The Simon Heng Column – 19 October

When I first became disabled, I lived in a hostel for people with physical disabilities. Although there were many disadvantages to living in an institution, I learned valuable lessons, things that would have been more difficult to acquire if I hadn’t been so close to so many other disabled people for so long.

I saw how other disabled people developed relationships (good and bad) with their carers, which helped me work out how I wanted to relate to my own personal assistants in the future.

I found out how other wheelchair users dealt with the physical barriers to access, practically and emotionally, and how they reacted to casual discrimination and abuse; sometimes I’d be thinking “great idea”, and at other times, “I’ll never do it like that”. We shared ideas and solutions, such as how to deal with the benefits system, and sometimes just had a good moan about life with the people who understood our point of view best. Most of all, it gave me a point of reference, and the feeling that I wasn’t the only one with these particular struggles in life.

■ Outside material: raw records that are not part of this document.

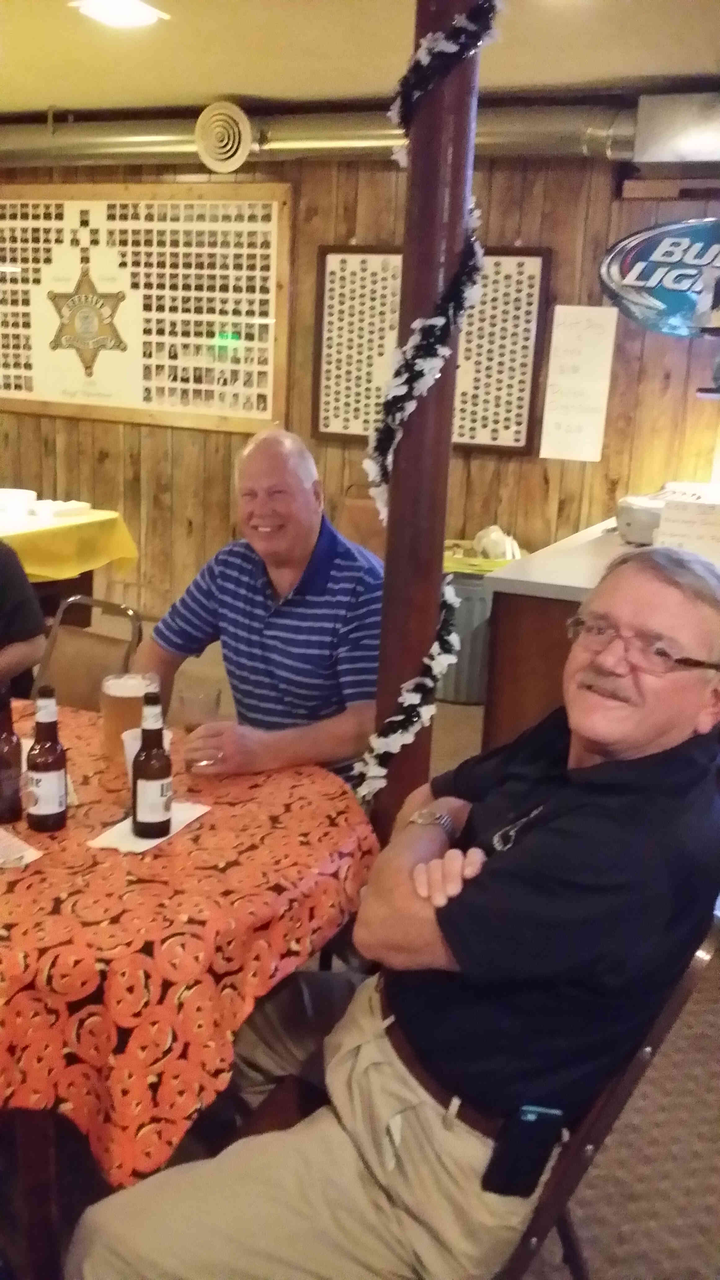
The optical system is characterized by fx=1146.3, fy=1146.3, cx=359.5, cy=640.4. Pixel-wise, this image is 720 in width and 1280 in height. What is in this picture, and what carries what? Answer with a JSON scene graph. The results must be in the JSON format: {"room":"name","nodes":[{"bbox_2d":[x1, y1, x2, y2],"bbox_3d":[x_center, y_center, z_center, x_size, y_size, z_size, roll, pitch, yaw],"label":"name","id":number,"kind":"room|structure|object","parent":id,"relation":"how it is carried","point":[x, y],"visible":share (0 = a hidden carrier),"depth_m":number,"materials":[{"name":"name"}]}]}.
{"room":"bar","nodes":[
{"label":"bar","id":0,"kind":"room"},
{"bbox_2d":[132,425,385,799],"bbox_3d":[-0.169,0.101,2.586,0.673,1.086,0.538,13,17,34],"label":"man","id":1,"kind":"object","parent":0,"point":[307,554],"visible":0.81,"depth_m":2.41},
{"bbox_2d":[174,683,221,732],"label":"drinking glass","id":2,"kind":"object","parent":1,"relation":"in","point":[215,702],"visible":0.72,"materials":[{"name":"clear glass"}]},
{"bbox_2d":[0,0,719,115],"bbox_3d":[-0.881,-1.545,1.675,9.437,0.114,6.660,9,16,23],"label":"ceiling","id":3,"kind":"structure","parent":0,"point":[247,91],"depth_m":3.93,"materials":[{"name":"paint"}]},
{"bbox_2d":[70,0,168,27],"bbox_3d":[-0.744,-1.946,3.529,0.243,0.043,0.256,9,16,23],"label":"ceiling light","id":4,"kind":"object","parent":3,"relation":"attached to","point":[133,17],"visible":0.99,"depth_m":3.53,"materials":[{"name":"white"}]},
{"bbox_2d":[0,88,719,169],"bbox_3d":[-0.002,-2.251,5.071,6.968,0.257,0.464,9,16,23],"label":"air duct","id":5,"kind":"object","parent":3,"relation":"hanging from","point":[122,140],"visible":0.75,"depth_m":4.98,"materials":[{"name":"silver metal"}]},
{"bbox_2d":[194,101,253,172],"bbox_3d":[-0.617,-2.275,5.182,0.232,0.273,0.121,9,16,23],"label":"vent","id":6,"kind":"object","parent":5,"relation":"attached to","point":[241,156],"visible":0.99,"depth_m":5.17,"materials":[{"name":"metal"}]},
{"bbox_2d":[0,624,719,1279],"bbox_3d":[-0.833,0.895,2.582,9.223,0.110,7.904,9,16,23],"label":"floor","id":7,"kind":"structure","parent":0,"point":[597,1246],"depth_m":2.25,"materials":[{"name":"brown carpet"}]},
{"bbox_2d":[0,505,139,623],"bbox_3d":[-1.841,-0.135,4.764,1.324,0.742,1.482,9,16,23],"label":"table","id":8,"kind":"object","parent":7,"relation":"on","point":[94,517],"visible":0.54,"depth_m":4.72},
{"bbox_2d":[0,504,140,583],"bbox_3d":[-1.813,-0.406,4.748,1.352,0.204,1.417,9,16,23],"label":"yellow tablecloth","id":9,"kind":"object","parent":8,"relation":"on","point":[85,517],"visible":0.68,"depth_m":4.63,"materials":[{"name":"yellow fabric"}]},
{"bbox_2d":[0,487,37,516],"bbox_3d":[-1.512,-0.597,4.920,0.230,0.089,0.230,9,16,23],"label":"bowl","id":10,"kind":"object","parent":9,"relation":"on","point":[21,494],"visible":0.99,"depth_m":4.86,"materials":[{"name":"white"}]},
{"bbox_2d":[33,499,91,517],"bbox_3d":[-1.290,-0.573,4.953,0.175,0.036,0.225,9,16,23],"label":"napkin stack","id":11,"kind":"object","parent":9,"relation":"on","point":[83,505],"visible":0.99,"depth_m":4.91,"materials":[{"name":"white"}]},
{"bbox_2d":[31,595,143,712],"bbox_3d":[-0.849,0.349,2.900,0.473,0.842,0.541,12,17,33],"label":"folding chair","id":12,"kind":"object","parent":7,"relation":"on","point":[74,674],"visible":0.35,"depth_m":2.98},
{"bbox_2d":[0,538,45,701],"bbox_3d":[-1.162,-0.019,2.944,0.621,1.033,0.666,12,17,33],"label":"person","id":13,"kind":"object","parent":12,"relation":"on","point":[35,607],"visible":0.72,"depth_m":2.96},
{"bbox_2d":[0,703,378,1275],"bbox_3d":[-0.640,0.677,2.046,1.213,0.744,1.210,9,16,23],"label":"round table","id":14,"kind":"object","parent":7,"relation":"on","point":[28,827],"visible":0.65,"depth_m":1.67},
{"bbox_2d":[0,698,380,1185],"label":"tablecloth","id":15,"kind":"object","parent":14,"relation":"on","point":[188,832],"visible":0.74,"depth_m":1.63,"materials":[{"name":"fabric"}]},
{"bbox_2d":[0,685,23,824],"bbox_3d":[-0.579,0.182,1.848,0.066,0.229,0.066,9,16,23],"label":"beer bottle","id":16,"kind":"object","parent":15,"relation":"on","point":[17,802],"visible":1,"depth_m":1.83,"materials":[{"name":"glass"}]},
{"bbox_2d":[0,826,43,870],"bbox_3d":[-0.596,0.314,1.752,0.202,0.013,0.152,15,19,39],"label":"paper napkin","id":17,"kind":"object","parent":15,"relation":"on","point":[17,843],"visible":1,"depth_m":1.74,"materials":[{"name":"white paper"}]},
{"bbox_2d":[25,687,68,831],"bbox_3d":[-0.500,0.187,1.830,0.063,0.234,0.063,9,16,23],"label":"beer bottle","id":18,"kind":"object","parent":15,"relation":"on","point":[37,765],"visible":0.99,"depth_m":1.81,"materials":[{"name":"glass"}]},
{"bbox_2d":[101,671,159,770],"bbox_3d":[-0.425,0.152,2.104,0.098,0.180,0.094,-7,17,-34],"label":"beer mug","id":19,"kind":"object","parent":15,"relation":"on","point":[108,732],"visible":0.69,"depth_m":2.06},
{"bbox_2d":[121,727,171,787],"bbox_3d":[-0.369,0.216,1.986,0.084,0.109,0.083,9,16,23],"label":"plastic cup","id":20,"kind":"object","parent":15,"relation":"on","point":[129,753],"visible":0.21,"depth_m":1.97,"materials":[{"name":"white plastic"}]},
{"bbox_2d":[87,800,210,853],"bbox_3d":[-0.339,0.298,1.861,0.112,0.011,0.197,9,16,23],"label":"napkin","id":21,"kind":"object","parent":15,"relation":"on","point":[138,841],"visible":0.55,"depth_m":1.82,"materials":[{"name":"white paper"}]},
{"bbox_2d":[131,689,173,840],"bbox_3d":[-0.327,0.197,1.804,0.064,0.237,0.064,9,16,23],"label":"beer bottle","id":22,"kind":"object","parent":21,"relation":"on","point":[161,732],"visible":0.99,"depth_m":1.78,"materials":[{"name":"glass"}]},
{"bbox_2d":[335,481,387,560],"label":"chair","id":23,"kind":"object","parent":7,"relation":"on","point":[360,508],"visible":0.28,"depth_m":5.17,"materials":[{"name":"brown leather"}]},
{"bbox_2d":[372,0,482,830],"bbox_3d":[0.120,-0.262,2.267,0.219,2.523,0.222,9,16,23],"label":"wooden post","id":24,"kind":"structure","parent":7,"relation":"on","point":[455,153],"depth_m":2.17,"materials":[{"name":"brown wood"}]},
{"bbox_2d":[355,1,503,800],"bbox_3d":[0.120,-0.396,2.085,0.255,1.464,0.271,9,16,23],"label":"garland","id":25,"kind":"object","parent":24,"relation":"attached to","point":[419,378],"visible":0.77,"depth_m":2.04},
{"bbox_2d":[440,543,523,704],"bbox_3d":[0.473,-0.081,5.209,0.477,0.633,0.463,9,16,23],"label":"trash can","id":26,"kind":"object","parent":7,"relation":"on","point":[483,612],"visible":0.46,"depth_m":5.02,"materials":[{"name":"metal"}]},
{"bbox_2d":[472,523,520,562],"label":"plastic bag","id":27,"kind":"object","parent":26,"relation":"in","point":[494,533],"visible":0.73,"depth_m":5.16,"materials":[{"name":"white"}]},
{"bbox_2d":[481,514,719,747],"bbox_3d":[1.591,0.200,3.862,1.782,0.911,2.004,9,16,23],"label":"counter","id":28,"kind":"object","parent":7,"relation":"on","point":[552,663],"visible":0.35,"depth_m":3.39,"materials":[{"name":"brown wood"}]},
{"bbox_2d":[616,480,719,547],"bbox_3d":[1.154,-0.438,4.012,0.472,0.191,0.439,9,16,23],"label":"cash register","id":29,"kind":"object","parent":28,"relation":"on","point":[632,514],"visible":0.58,"depth_m":3.94,"materials":[{"name":"white"}]},
{"bbox_2d":[654,497,719,558],"bbox_3d":[1.026,-0.319,3.449,0.253,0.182,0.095,9,16,23],"label":"paper sign","id":30,"kind":"object","parent":28,"relation":"on","point":[668,514],"visible":0.93,"depth_m":3.43,"materials":[{"name":"white"}]},
{"bbox_2d":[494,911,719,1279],"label":"folding chair","id":31,"kind":"object","parent":7,"relation":"on","point":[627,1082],"visible":0.29,"depth_m":1.41,"materials":[{"name":"brown"}]},
{"bbox_2d":[60,539,719,1279],"bbox_3d":[0.142,0.418,1.522,0.542,1.101,0.884,14,18,38],"label":"man","id":32,"kind":"object","parent":31,"relation":"on","point":[453,945],"visible":0.98,"depth_m":1.34},
{"bbox_2d":[481,1103,564,1198],"bbox_3d":[0.192,0.594,1.340,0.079,0.083,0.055,5,15,8],"label":"smartphone","id":33,"kind":"object","parent":32,"relation":"attached to","point":[538,1119],"visible":0.98,"depth_m":1.33,"materials":[{"name":"black"}]},
{"bbox_2d":[0,133,719,623],"bbox_3d":[0.158,-1.152,5.531,9.040,2.549,0.198,9,16,23],"label":"wooden wall","id":34,"kind":"structure","parent":0,"point":[570,473],"depth_m":5.40,"materials":[{"name":"brown wood"}]},
{"bbox_2d":[0,185,290,435],"bbox_3d":[-1.294,-1.730,5.943,1.959,1.172,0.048,9,16,23],"label":"photo board","id":35,"kind":"object","parent":34,"relation":"attached to","point":[37,397],"visible":0.94,"depth_m":5.84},
{"bbox_2d":[311,244,549,457],"bbox_3d":[0.303,-1.341,5.251,1.056,0.891,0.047,9,16,23],"label":"framed picture","id":36,"kind":"object","parent":34,"relation":"attached to","point":[323,251],"visible":0.75,"depth_m":5.24,"materials":[{"name":"brown wood"}]},
{"bbox_2d":[538,303,619,464],"bbox_3d":[0.961,-1.127,5.043,0.250,0.633,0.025,9,16,23],"label":"paper sign","id":37,"kind":"object","parent":34,"relation":"attached to","point":[588,336],"visible":0.99,"depth_m":5.04,"materials":[{"name":"white paper"}]},
{"bbox_2d":[597,217,719,339],"bbox_3d":[1.519,-1.467,4.621,1.178,0.494,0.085,9,16,23],"label":"sign","id":38,"kind":"object","parent":34,"relation":"attached to","point":[632,274],"visible":1,"depth_m":4.69,"materials":[{"name":"blue"}]}
]}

The hostel has disappeared and the kind of people who lived there now move directly into homes of their own. This might be a positive change in many ways, but something has been lost. People risk isolation from the support of their peers, and miss out on the chance to have role models.

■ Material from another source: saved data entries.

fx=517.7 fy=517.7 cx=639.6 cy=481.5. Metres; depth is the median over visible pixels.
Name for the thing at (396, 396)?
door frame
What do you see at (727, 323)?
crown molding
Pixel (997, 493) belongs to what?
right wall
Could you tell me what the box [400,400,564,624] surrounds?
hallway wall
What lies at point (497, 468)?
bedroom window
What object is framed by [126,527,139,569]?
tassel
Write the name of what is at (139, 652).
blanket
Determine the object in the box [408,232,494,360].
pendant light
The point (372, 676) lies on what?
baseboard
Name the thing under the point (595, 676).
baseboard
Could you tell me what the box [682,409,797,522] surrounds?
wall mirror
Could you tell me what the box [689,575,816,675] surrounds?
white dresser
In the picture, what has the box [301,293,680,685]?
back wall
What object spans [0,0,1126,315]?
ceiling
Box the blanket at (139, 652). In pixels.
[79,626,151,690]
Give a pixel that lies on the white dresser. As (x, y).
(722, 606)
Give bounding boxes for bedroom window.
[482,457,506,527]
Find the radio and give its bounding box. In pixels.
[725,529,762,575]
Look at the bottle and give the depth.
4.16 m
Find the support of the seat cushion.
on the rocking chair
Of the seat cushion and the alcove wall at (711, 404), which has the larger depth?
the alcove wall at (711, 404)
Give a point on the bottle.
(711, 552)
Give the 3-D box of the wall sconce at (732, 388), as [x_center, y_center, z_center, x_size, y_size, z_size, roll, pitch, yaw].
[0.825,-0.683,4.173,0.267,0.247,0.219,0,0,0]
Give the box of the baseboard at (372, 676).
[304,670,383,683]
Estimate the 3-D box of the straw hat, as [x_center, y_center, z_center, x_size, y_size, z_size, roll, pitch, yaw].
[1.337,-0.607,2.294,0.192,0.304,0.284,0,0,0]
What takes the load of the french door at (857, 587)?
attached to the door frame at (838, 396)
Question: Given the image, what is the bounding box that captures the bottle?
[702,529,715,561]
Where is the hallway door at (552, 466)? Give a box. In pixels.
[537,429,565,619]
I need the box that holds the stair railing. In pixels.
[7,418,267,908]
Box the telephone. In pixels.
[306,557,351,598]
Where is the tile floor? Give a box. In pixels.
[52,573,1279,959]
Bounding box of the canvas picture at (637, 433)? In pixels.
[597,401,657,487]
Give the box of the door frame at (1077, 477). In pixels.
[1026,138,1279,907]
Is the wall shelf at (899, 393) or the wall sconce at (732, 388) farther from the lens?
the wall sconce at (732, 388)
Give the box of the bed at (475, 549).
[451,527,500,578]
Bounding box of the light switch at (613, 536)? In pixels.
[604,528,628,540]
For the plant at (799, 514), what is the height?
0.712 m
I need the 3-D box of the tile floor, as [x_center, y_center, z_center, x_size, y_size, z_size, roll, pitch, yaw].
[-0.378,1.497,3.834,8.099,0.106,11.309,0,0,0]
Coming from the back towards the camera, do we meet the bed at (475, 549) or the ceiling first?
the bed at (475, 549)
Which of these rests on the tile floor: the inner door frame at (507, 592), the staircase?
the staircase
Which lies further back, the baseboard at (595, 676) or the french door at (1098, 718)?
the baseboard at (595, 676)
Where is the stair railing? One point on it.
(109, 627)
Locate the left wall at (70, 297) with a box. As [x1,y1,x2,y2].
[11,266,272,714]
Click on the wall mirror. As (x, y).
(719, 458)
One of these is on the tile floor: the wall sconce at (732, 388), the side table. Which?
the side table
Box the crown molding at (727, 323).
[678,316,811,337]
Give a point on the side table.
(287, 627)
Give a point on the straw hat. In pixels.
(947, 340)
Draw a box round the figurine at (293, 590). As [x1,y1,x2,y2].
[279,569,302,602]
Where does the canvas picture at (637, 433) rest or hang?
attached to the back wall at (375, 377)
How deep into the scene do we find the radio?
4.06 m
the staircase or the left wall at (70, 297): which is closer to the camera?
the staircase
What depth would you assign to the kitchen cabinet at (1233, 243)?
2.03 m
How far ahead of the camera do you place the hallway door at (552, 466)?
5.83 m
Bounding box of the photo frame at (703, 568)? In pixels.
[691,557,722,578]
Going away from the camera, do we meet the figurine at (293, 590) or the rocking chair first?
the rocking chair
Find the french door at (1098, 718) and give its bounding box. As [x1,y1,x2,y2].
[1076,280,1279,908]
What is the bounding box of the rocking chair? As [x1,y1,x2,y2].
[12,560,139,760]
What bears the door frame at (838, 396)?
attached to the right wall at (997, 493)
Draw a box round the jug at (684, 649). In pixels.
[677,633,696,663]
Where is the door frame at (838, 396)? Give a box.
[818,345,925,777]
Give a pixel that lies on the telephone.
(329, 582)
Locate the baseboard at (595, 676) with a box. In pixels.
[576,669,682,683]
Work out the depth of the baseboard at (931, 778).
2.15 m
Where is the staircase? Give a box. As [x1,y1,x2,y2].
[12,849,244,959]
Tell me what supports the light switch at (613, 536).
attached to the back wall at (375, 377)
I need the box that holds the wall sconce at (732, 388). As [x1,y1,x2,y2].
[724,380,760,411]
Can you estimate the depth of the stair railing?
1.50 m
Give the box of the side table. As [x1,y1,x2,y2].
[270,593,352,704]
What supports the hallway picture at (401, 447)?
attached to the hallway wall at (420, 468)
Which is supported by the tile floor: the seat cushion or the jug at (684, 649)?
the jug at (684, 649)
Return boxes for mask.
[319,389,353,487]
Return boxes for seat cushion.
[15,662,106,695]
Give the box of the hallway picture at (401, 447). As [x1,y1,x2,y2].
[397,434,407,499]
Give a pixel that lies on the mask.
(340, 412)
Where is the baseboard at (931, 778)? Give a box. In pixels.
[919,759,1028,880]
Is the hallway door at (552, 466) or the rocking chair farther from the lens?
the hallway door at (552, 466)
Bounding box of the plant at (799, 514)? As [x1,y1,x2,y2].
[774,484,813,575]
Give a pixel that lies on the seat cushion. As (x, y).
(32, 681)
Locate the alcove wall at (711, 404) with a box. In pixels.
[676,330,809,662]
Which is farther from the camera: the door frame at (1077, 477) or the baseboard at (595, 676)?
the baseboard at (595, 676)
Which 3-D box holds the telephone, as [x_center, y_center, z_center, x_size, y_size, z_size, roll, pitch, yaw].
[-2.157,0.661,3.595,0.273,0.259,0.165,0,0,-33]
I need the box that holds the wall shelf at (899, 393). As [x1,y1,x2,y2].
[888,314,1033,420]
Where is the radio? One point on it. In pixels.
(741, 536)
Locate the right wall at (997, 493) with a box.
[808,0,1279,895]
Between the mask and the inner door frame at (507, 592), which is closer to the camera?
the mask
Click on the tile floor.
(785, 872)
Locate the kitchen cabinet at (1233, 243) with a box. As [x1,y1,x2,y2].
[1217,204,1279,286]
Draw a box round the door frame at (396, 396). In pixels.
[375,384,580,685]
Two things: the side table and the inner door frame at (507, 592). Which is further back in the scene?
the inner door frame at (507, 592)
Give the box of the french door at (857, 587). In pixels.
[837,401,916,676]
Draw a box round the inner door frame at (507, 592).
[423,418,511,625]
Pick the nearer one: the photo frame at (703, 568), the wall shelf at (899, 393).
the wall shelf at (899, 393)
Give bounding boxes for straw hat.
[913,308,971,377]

We all have role models, whether it’s Nelson Mandela, David Beckham or Jordan, but they don’t have to be famous.

I believe that people with disabilities deserve the chance to have other disabled people as role models, to emulate or to reject, surrounded as we are by the able. We could all use someone with experience to reflect upon our lives, from time to time. To give physically disabled people this opportunity, we’re thinking of starting a local mentoring scheme, and I’ve been trying to find out whether anything like this are already exists in this country.